Dataset records:

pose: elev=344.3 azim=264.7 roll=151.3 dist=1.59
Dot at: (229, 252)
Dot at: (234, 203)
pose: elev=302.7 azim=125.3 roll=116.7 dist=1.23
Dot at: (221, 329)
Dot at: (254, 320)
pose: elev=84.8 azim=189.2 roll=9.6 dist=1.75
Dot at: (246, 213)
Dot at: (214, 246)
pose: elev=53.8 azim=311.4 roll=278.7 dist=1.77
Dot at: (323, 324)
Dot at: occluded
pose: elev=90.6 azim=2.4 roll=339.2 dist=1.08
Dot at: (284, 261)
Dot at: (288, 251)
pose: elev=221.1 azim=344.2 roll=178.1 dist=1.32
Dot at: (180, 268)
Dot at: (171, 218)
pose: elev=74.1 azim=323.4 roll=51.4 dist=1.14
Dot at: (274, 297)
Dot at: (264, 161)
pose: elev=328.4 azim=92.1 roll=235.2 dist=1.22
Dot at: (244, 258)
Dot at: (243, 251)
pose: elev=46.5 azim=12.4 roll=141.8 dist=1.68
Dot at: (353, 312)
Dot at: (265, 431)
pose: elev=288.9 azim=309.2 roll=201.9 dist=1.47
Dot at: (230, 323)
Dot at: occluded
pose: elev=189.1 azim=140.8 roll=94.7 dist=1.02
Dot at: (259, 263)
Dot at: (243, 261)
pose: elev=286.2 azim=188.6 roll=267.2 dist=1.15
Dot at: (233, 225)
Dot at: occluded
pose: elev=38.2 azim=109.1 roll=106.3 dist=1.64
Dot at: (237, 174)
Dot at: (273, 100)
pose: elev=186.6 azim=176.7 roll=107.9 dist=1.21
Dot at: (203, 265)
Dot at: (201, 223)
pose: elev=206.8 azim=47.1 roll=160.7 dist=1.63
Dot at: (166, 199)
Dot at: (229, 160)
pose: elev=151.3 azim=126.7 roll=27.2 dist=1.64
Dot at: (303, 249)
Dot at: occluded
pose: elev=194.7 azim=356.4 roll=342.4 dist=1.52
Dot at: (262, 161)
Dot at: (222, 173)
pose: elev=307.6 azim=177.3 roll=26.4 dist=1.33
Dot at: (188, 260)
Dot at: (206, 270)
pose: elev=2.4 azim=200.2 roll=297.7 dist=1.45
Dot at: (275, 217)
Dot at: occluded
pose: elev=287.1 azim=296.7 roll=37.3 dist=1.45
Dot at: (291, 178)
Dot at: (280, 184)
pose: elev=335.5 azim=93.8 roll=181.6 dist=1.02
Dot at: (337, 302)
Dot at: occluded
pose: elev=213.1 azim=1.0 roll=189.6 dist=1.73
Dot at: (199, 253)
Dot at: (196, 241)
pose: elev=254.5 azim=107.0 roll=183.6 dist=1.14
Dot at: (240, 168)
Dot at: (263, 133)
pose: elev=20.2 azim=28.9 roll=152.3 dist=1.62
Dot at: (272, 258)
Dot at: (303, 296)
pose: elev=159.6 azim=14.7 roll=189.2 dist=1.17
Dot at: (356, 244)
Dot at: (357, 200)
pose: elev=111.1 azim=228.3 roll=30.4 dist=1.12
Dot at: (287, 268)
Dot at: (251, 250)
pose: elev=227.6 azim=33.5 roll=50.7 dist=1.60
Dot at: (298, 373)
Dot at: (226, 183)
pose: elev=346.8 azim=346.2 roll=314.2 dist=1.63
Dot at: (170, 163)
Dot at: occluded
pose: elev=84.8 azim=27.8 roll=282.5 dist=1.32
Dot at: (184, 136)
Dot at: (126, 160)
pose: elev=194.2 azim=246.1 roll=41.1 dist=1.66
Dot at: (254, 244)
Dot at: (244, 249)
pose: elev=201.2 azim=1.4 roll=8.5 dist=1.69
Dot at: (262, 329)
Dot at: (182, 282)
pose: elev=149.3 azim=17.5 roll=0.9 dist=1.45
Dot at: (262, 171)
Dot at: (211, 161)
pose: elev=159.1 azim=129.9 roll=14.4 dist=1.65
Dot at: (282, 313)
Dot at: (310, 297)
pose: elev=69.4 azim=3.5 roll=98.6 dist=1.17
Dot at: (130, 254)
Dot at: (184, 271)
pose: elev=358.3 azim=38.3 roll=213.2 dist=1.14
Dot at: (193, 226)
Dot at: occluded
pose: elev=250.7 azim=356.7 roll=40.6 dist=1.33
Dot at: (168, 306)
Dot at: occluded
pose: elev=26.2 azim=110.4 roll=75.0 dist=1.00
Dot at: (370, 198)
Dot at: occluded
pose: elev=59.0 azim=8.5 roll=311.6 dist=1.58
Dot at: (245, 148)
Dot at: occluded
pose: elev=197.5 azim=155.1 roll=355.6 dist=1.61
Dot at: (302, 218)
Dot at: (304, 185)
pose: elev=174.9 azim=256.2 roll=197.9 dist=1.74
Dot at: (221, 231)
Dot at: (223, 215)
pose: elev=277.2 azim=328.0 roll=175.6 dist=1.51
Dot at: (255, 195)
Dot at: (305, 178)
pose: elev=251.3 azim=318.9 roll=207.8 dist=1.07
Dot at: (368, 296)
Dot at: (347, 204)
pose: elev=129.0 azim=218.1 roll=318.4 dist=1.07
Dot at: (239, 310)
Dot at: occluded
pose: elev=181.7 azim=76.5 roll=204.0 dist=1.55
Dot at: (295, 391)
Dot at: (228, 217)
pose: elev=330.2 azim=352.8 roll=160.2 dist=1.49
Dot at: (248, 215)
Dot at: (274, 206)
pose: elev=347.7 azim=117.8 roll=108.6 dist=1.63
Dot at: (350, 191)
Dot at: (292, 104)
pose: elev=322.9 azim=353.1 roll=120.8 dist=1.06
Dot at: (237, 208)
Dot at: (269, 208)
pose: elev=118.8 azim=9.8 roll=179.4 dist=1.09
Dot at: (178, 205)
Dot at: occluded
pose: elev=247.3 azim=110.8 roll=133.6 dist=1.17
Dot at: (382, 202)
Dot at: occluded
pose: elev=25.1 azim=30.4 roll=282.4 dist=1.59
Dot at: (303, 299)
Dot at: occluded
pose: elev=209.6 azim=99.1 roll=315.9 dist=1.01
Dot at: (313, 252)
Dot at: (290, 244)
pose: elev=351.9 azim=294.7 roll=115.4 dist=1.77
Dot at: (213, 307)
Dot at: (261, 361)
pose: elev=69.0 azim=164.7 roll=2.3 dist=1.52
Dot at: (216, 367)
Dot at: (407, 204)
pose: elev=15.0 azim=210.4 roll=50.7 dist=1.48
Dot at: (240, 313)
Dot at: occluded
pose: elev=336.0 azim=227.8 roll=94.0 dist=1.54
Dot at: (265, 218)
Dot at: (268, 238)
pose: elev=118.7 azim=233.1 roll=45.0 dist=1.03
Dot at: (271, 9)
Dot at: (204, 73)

(The task) Copy the items word for word, from the line containing "pose: elev=129.0 azim=218.1" through the line containing "Dot at: (274, 206)", including both of those lines.

(Exercise response)
pose: elev=129.0 azim=218.1 roll=318.4 dist=1.07
Dot at: (239, 310)
Dot at: occluded
pose: elev=181.7 azim=76.5 roll=204.0 dist=1.55
Dot at: (295, 391)
Dot at: (228, 217)
pose: elev=330.2 azim=352.8 roll=160.2 dist=1.49
Dot at: (248, 215)
Dot at: (274, 206)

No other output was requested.